Portée par la ministre de l’Éducation nationale, Raïssa Malu, la PNICEF sera le cadre de référence pour les initiatives numériques liées à l’enseignement en République Démocratique du Congo. Son champ d’action couvre le primaire, le secondaire, la formation professionnelle, l’enseignement supérieur, la recherche scientifique ainsi que les programmes d’alphabétisation. À travers cette stratégie, les autorités congolaises ambitionnent de promouvoir des solutions technologiques compatibles entre elles, sécurisées et adaptées aux priorités nationales. L’objectif consiste également à mieux coordonner les investissements et à renforcer l’efficacité des différents programmes déjà engagés. Cette nouvelle orientation vise ainsi à poser les bases d’un écosystème éducatif davantage tourné vers les exigences de l’économie numérique.
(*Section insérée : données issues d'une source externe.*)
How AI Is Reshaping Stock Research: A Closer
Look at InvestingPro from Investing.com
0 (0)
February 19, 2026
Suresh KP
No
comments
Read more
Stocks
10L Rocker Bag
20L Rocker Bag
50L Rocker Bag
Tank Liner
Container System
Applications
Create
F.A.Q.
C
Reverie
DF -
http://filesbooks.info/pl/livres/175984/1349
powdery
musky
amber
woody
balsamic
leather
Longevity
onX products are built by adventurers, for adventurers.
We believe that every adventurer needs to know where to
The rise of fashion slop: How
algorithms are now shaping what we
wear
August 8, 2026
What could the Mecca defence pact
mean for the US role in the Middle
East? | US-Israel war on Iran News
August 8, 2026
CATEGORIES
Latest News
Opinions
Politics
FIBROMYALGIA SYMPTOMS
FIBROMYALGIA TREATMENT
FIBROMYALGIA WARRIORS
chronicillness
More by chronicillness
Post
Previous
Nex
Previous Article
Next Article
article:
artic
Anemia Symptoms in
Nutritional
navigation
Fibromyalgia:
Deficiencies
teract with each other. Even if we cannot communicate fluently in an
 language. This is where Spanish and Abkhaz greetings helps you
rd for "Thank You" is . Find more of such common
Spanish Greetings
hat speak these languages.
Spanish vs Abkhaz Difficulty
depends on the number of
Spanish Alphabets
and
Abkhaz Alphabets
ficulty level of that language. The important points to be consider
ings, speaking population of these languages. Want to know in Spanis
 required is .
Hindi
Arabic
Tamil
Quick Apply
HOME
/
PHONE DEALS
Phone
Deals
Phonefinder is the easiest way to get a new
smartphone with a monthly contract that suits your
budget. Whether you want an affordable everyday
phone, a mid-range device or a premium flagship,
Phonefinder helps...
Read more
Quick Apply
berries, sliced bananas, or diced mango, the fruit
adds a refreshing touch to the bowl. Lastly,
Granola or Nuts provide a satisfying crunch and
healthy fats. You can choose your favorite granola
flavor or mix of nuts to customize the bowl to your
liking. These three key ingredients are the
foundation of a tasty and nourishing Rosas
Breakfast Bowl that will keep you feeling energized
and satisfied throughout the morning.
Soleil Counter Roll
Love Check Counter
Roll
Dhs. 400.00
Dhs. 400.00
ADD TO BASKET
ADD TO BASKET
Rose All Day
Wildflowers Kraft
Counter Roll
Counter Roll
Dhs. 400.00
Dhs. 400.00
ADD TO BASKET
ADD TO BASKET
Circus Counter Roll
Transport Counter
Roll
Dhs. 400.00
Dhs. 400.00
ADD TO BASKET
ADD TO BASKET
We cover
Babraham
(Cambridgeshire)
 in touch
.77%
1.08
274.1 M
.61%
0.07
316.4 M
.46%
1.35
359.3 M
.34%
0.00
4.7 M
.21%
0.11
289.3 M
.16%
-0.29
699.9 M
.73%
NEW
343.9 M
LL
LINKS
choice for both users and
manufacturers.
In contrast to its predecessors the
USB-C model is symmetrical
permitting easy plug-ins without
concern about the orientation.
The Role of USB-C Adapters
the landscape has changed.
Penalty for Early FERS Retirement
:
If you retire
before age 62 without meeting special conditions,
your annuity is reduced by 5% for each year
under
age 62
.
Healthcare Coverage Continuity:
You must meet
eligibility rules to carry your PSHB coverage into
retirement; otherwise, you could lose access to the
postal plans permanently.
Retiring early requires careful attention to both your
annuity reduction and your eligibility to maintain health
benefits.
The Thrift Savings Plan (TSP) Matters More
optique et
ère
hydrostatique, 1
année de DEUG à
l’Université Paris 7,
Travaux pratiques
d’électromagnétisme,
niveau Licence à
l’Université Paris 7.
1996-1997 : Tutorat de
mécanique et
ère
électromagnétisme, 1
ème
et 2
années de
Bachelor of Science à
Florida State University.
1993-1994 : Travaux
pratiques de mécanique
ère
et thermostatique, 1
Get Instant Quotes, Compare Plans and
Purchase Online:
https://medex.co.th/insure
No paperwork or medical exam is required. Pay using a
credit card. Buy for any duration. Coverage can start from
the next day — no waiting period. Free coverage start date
Au cours des dernières années, le gouvernement congolais a multiplié les initiatives visant à moderniser la gestion du secteur éducatif. Des efforts ont notamment été consentis pour digitaliser les procédures administratives des établissements scolaires et améliorer les systèmes d’information dédiés à l’éducation. Cependant, l’absence d’un cadre global limitait la cohérence entre ces différents projets. L’adoption de la PNICEF entend donc mettre fin à cette fragmentation en offrant une vision commune à l’ensemble des acteurs du secteur. Malgré ces ambitions, les défis restent considérables. D’après les données de DataReportal, la RDC comptait 34,7 millions d’utilisateurs d’Internet à la fin de l’année 2025, ce qui représente un taux de pénétration de 30,5 %. En d’autres termes, près de sept Congolais sur dix n’avaient toujours pas accès au réseau.
Cette fracture numérique continue d’affecter de nombreux établissements confrontés à des insuffisances en matière de connexion Internet, d’alimentation électrique et d’équipements informatiques. Avec la mise en place de la PNICEF, les autorités espèrent disposer d’un instrument unique pour piloter la transformation numérique de l’enseignement. La stratégie prévoit notamment le développement des compétences numériques des élèves et des enseignants, ainsi qu’une amélioration de la gouvernance du système éducatif. Par ailleurs, il s’agit également de préparer les jeunes générations aux exigences d’un marché du travail de plus en plus marqué par la digitalisation et de favoriser une éducation plus inclusive sur l’ensemble du territoire.